In the meantime, developers can adopt noncopyable and model partial construction as complete construction, perhaps isolating partial construction to nested types such that their outer type is always either fully constructed or destructed.

Joe_Groff · March 2, 2023, 7:11pm

The fact that classes have shared reference-counted ownership means it's not even an option to attempt static decomposition of them (outside of the deinit itself). And I would say that "zero-runtime-overhead abstractions" are indeed a general goal of this feature, and that arguably includes the overhead of checking avoidable invalid states.

fclout · March 4, 2023, 3:54pm

I wanted to pitch in favour of something like that because I feel it avoids growing the “language surface”. Forget as an operator duplicates access control rules and it comes with slightly different consequences for consuming than every other consuming operations. I find that making it a method is easier to hold in my head.

One pattern I’d probably use a lot, at least privately, would be to have a forgetting method that returns the held resource and consumes self, like unique_ptr’s release(). I could do that with either the operator or an attribute that makes the method forgetting. However, in the operator case, this pattern would not get any of forget’s benefits. It’s just one data point, but being able to find realistic cases where there isn’t much of a difference says to me that a new operator might not pull its mental overhead.

fclout · March 4, 2023, 10:28pm

Other than this: completely in favor of non-copyable types, I think it's the right direction for Swift, etc.

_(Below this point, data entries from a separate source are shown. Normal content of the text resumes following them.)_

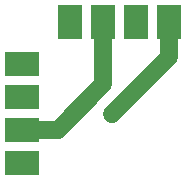
<source format=gbr>
G04 #@! TF.GenerationSoftware,KiCad,Pcbnew,(5.0.0)*
G04 #@! TF.CreationDate,2019-11-03T02:48:07+01:00*
G04 #@! TF.ProjectId,baum4,6261756D342E6B696361645F70636200,rev?*
G04 #@! TF.SameCoordinates,Original*
G04 #@! TF.FileFunction,Copper,L2,Bot,Signal*
G04 #@! TF.FilePolarity,Positive*
%FSLAX46Y46*%
G04 Gerber Fmt 4.6, Leading zero omitted, Abs format (unit mm)*
G04 Created by KiCad (PCBNEW (5.0.0)) date 11/03/19 02:48:07*
%MOMM*%
%LPD*%
G01*
G04 APERTURE LIST*
G04 #@! TA.AperFunction,ComponentPad*
%ADD10R,3.000000X2.000000*%
G04 #@! TD*
G04 #@! TA.AperFunction,ComponentPad*
%ADD11R,2.000000X3.000000*%
G04 #@! TD*
G04 #@! TA.AperFunction,ViaPad*
%ADD12C,1.200000*%
G04 #@! TD*
G04 #@! TA.AperFunction,Conductor*
%ADD13C,1.500000*%
G04 #@! TD*
G04 APERTURE END LIST*
D10*
G04 #@! TO.P,J1,1*
G04 #@! TO.N,Net-(J1-Pad1)*
X55245000Y-50050000D03*
G04 #@! TO.P,J1,2*
G04 #@! TO.N,Net-(J1-Pad2)*
X55245000Y-47250000D03*
G04 #@! TO.P,J1,3*
G04 #@! TO.N,Net-(J1-Pad3)*
X55245000Y-44450000D03*
G04 #@! TO.P,J1,4*
G04 #@! TO.N,Net-(J1-Pad4)*
X55245000Y-41650000D03*
G04 #@! TD*
D11*
G04 #@! TO.P,J2,4*
G04 #@! TO.N,Net-(J1-Pad4)*
X67700000Y-38100000D03*
G04 #@! TO.P,J2,3*
G04 #@! TO.N,Net-(J1-Pad3)*
X64900000Y-38100000D03*
G04 #@! TO.P,J2,2*
G04 #@! TO.N,Net-(J1-Pad2)*
X62100000Y-38100000D03*
G04 #@! TO.P,J2,1*
G04 #@! TO.N,Net-(J1-Pad1)*
X59300000Y-38100000D03*
G04 #@! TD*
D12*
G04 #@! TO.N,Net-(J1-Pad4)*
X62865000Y-45935000D03*
G04 #@! TD*
D13*
G04 #@! TO.N,Net-(J1-Pad2)*
X58245000Y-47250000D02*
X55245000Y-47250000D01*
X62100000Y-43395000D02*
X58245000Y-47250000D01*
X62100000Y-38100000D02*
X62100000Y-43395000D01*
G04 #@! TO.N,Net-(J1-Pad4)*
X67700000Y-41100000D02*
X62865000Y-45935000D01*
X67700000Y-38100000D02*
X67700000Y-41100000D01*
G04 #@! TD*
M02*

</source>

Only minor remarks are that given a prefix keyword/attribute to mark non-copyable types, I don't know what syntax we'll use for generic types that are copyable when their type arguments are. If the end result is a prefix keyword, I agree with other commenters that it's an important enough concept that it deserves to be outside of the @ syntactic namespace (which, until the introduction of result builders and property wrappers, I considered to be the namespace for keywords that had minor influence).

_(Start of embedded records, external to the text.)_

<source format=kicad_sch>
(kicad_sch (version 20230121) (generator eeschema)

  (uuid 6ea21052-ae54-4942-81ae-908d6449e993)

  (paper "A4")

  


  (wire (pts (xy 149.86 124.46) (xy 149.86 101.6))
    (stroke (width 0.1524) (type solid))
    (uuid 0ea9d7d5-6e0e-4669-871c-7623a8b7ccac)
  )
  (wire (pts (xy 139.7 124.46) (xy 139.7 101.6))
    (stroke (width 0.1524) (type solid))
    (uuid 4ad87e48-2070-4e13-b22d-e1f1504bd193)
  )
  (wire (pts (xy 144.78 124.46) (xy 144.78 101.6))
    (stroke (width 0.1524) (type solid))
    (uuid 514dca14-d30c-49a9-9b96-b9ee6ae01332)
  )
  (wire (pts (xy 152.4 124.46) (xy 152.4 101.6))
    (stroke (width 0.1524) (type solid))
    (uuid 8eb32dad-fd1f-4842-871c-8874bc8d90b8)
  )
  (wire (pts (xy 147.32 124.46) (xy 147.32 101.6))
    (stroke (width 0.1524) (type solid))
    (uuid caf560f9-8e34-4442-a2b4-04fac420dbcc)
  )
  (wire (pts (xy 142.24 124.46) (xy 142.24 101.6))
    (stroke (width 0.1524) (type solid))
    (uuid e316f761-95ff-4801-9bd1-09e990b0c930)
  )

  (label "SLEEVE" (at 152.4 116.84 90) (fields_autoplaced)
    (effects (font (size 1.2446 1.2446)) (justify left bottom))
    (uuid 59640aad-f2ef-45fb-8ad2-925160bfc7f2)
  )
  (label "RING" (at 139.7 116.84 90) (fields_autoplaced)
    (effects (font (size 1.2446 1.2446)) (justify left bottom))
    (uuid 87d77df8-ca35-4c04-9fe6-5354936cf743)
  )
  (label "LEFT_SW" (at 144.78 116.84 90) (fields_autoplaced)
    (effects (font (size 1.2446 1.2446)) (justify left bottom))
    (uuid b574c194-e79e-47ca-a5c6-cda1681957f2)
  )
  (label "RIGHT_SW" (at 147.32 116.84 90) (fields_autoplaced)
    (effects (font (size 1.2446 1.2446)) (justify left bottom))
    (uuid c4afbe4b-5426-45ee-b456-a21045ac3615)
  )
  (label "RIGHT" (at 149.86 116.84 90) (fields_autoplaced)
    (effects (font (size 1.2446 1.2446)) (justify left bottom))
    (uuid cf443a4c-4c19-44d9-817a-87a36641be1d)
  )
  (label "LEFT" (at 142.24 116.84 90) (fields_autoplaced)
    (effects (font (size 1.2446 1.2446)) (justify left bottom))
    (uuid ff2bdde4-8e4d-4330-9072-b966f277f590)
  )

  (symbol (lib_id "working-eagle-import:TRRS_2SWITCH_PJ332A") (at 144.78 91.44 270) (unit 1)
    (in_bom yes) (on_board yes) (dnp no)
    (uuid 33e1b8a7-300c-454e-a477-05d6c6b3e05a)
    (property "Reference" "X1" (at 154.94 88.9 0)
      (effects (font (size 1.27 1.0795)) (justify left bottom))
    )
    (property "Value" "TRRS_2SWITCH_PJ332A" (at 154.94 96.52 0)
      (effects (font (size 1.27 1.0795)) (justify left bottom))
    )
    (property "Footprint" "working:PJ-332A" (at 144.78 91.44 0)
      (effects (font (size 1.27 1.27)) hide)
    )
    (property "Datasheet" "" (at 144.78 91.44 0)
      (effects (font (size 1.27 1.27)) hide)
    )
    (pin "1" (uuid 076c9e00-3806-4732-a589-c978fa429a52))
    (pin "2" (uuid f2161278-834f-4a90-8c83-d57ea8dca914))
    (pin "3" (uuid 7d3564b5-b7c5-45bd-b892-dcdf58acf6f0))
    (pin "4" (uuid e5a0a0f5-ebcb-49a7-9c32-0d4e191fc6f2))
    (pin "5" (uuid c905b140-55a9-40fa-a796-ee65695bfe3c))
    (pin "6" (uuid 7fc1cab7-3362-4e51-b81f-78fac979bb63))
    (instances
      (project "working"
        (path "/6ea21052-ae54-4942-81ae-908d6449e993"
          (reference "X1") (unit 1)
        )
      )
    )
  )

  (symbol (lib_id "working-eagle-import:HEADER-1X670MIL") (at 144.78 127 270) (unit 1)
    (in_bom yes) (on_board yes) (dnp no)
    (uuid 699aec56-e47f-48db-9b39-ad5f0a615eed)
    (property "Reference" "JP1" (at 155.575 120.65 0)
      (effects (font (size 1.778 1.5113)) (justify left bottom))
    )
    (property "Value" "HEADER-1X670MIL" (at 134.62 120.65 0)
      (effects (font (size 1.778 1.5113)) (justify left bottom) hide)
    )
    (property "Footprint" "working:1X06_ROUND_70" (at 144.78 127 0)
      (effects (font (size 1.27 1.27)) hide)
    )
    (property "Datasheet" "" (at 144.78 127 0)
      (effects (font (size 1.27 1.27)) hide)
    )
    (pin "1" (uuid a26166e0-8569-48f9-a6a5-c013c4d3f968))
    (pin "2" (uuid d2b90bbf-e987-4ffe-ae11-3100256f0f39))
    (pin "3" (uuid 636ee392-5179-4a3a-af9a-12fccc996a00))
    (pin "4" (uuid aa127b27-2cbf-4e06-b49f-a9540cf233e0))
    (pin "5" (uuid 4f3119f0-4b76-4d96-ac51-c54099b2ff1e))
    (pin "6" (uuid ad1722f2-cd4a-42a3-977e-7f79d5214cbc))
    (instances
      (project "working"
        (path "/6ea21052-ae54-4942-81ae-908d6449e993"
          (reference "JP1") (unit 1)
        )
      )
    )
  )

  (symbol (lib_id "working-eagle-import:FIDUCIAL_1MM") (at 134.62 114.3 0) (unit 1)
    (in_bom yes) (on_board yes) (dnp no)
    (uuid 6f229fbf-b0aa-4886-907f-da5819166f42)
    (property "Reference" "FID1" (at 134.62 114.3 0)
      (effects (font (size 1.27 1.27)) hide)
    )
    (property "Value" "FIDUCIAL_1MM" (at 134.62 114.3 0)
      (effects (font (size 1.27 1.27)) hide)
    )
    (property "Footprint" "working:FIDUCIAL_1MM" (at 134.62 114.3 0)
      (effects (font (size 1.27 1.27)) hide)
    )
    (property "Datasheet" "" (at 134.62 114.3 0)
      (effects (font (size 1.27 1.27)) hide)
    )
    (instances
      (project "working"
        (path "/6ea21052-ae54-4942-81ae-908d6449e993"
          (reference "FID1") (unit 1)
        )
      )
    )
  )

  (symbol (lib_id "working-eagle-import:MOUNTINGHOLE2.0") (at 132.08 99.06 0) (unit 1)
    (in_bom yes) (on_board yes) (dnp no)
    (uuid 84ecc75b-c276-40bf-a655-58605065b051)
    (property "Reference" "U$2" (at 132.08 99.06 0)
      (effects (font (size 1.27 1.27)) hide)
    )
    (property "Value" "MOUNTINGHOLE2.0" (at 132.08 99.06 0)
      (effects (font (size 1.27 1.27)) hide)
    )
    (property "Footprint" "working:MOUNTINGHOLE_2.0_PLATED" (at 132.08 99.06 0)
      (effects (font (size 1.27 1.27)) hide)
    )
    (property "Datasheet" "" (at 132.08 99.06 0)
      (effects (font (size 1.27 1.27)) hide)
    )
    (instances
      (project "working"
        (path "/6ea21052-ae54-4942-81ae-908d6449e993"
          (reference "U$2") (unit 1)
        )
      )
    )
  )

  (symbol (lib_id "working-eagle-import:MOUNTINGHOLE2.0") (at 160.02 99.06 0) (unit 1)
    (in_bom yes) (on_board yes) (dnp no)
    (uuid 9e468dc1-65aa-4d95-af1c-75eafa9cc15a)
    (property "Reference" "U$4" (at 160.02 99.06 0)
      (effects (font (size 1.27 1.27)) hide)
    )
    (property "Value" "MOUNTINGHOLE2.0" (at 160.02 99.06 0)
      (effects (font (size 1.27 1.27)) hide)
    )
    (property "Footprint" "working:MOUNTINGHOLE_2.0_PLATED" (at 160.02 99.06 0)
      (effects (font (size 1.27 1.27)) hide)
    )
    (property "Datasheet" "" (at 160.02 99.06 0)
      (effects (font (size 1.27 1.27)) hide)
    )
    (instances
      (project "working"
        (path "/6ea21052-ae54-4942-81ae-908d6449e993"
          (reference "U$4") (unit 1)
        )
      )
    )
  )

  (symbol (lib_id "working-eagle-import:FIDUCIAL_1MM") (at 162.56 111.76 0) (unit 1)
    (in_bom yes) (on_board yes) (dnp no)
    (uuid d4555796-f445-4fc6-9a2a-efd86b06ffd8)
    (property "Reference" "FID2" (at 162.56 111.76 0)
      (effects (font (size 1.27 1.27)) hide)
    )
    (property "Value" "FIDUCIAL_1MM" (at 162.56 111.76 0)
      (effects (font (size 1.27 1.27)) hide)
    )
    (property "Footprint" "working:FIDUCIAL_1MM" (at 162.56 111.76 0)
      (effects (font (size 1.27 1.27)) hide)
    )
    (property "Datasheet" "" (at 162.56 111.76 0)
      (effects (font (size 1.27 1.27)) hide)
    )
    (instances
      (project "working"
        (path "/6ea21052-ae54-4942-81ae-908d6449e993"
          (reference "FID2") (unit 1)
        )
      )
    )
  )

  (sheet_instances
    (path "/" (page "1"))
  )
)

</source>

Joe_Groff · March 6, 2023, 5:38pm

Although the review period is winding down, one topic I'd like to hear the community's feedback on is the lifetime behavior for noncopyable variables that don't get consumed. For copyable types, we've been imprecise about how long values live for, since we want to reserve optimization opportunities for ourselves with ARC, and the nature of shared ownership already makes the precise end of objects' lifetimes hard to predict, since you never definitely know who the last owner of an object is. However, we don't have that issue with single-ownership, noncopyable values, so we can choose to be more precise. The proposal currently states that a local value gets destroyed after its last use if it isn't otherwise consumed, so in this example:

func borrow(_: borrowing Foo)

func use(x: consuming Foo) {
  print("a")
  borrow(x)
  // x's lifetime ends after `borrow` returns
  print("b")
}

the deinit if any for x would run before print("b"). Another option that might be more in line with developers' expectations might be to guarantee that x's lifetime covers its lexical scope (up to the point it's consumed), which would be in line with C++ and Rust.

Jon_Shier · March 6, 2023, 5:44pm

Can you speak to why Rust chose that behavior? Easier reasoning?